Balkan Med J ; 31(1): 60-3, 2014 Mar.
Artigo em Inglês | MEDLINE | ID: mdl-25207169

RESUMO

BACKGROUND: Cochlear implants (CI) for the rehabilitation of patients with profound or total bilateral sensorineural hypoacusis represent the initial use of electrical fields to provide audibility in cases where the use of sound amplifiers does not provide satisfactory results. AIMS: To compare speech perception performance after cochlear implantation in children with connexin 26-associated deafness with that of a control group of children with deafness of unknown etiology. STUDY DESIGN: Retrospective comparative study. METHODS: During the period from 2006 to, cochlear implantation was performed on 26 children. Eighteen of these children had undergone genetic tests for mutation of the Gap Junction Protein Beta 2 (GJB2) gene. Bi-allelic GJB2 mutations were confirmed in 7 out of 18 examined children. In order to confirm whether genetic factors have influence on speech perception after cochlear implantation, we compared the post-implantation speech performance of seven children with mutations of the GBJ2 (connexin 26) gene with seven other children who had the wild type version of this particular gene. The latter were carefully matched according to the age at cochlear implantation.

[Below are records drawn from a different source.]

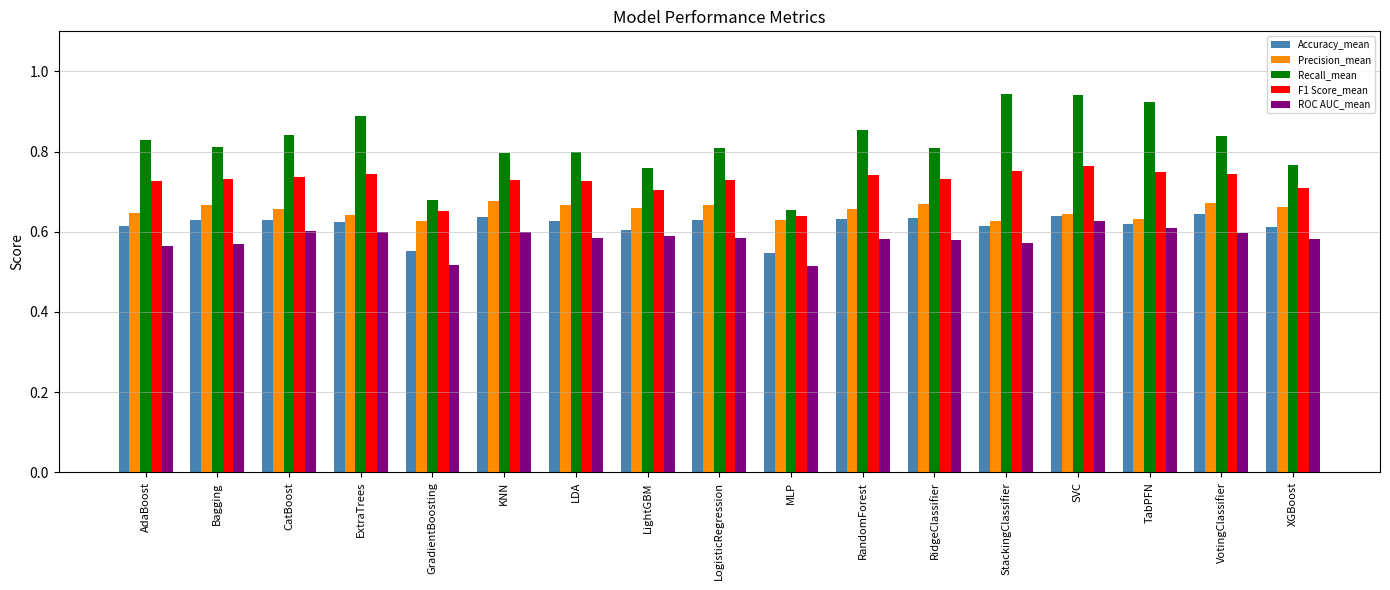

Count the Precision_mean values in the range 0 to 1.

17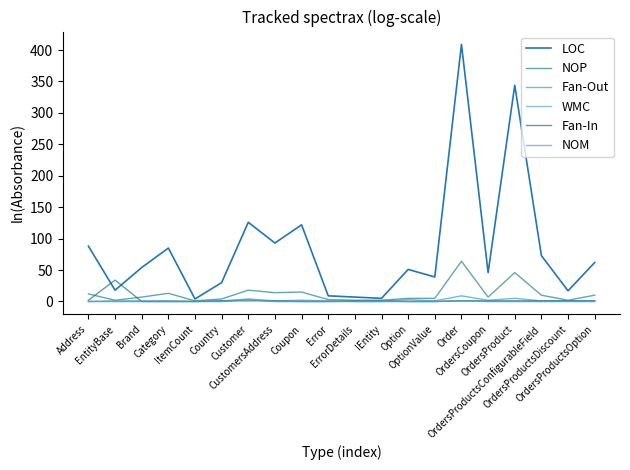

Does the chart display data point markers on the line(s)?

No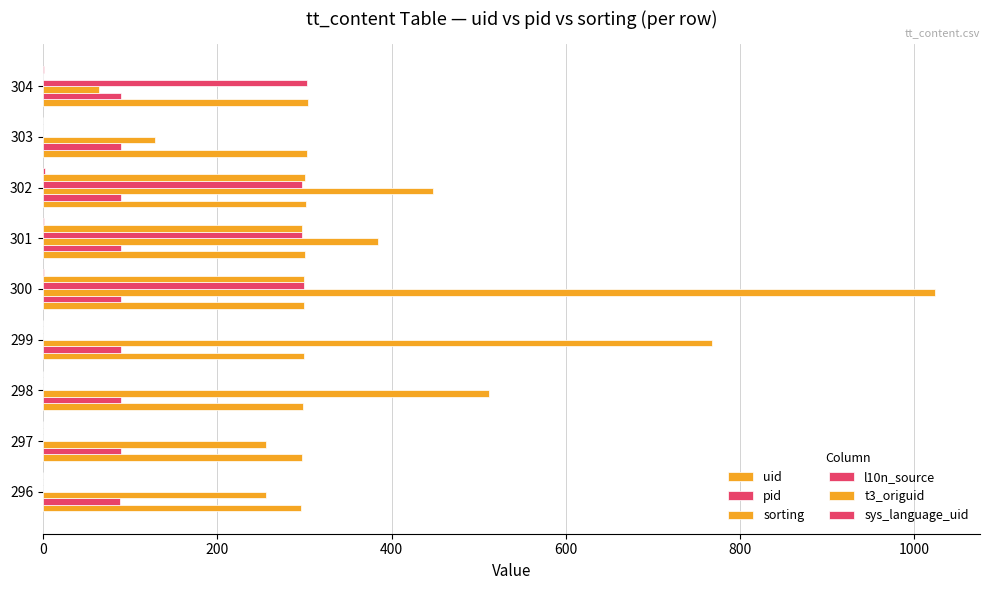

What is the sum of all t3_origuid values?

897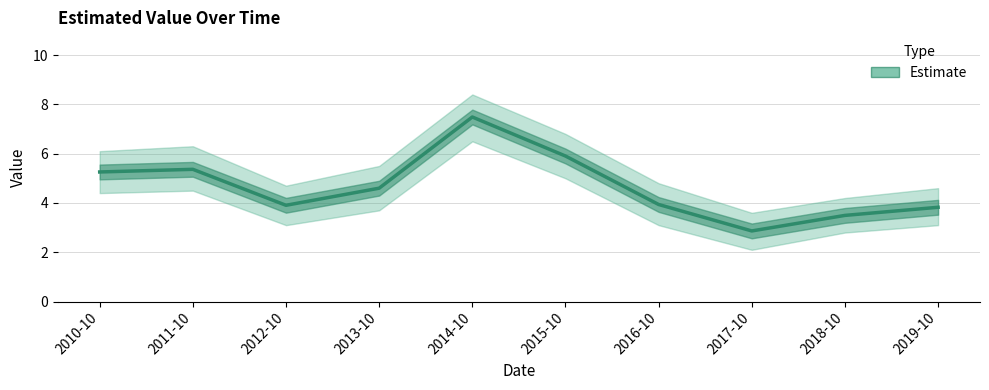

At which category does the data reach its first local valley?

2012-10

Speech perception performance was measured before cochlear implantation, and one and two years after implantation. All the patients were arranged in line with the appropriate speech perception category (SPC). Non-parametric tests, Friedman ANOVA and Mann-Whitney's U test were used for statistical analysis. RESULTS: Both groups showed similar improvements in speech perception scores after cochlear implantation. Statistical analysis did not confirm significant differences between the groups 12 and 24 months after cochlear implantation. CONCLUSION: The results obtained in this study showed an absence of apparent distinctions in the scores of speech perception between the two examined groups and therefore might have significant implications in selecting prognostic indicators of speech perception following cochlear implantation.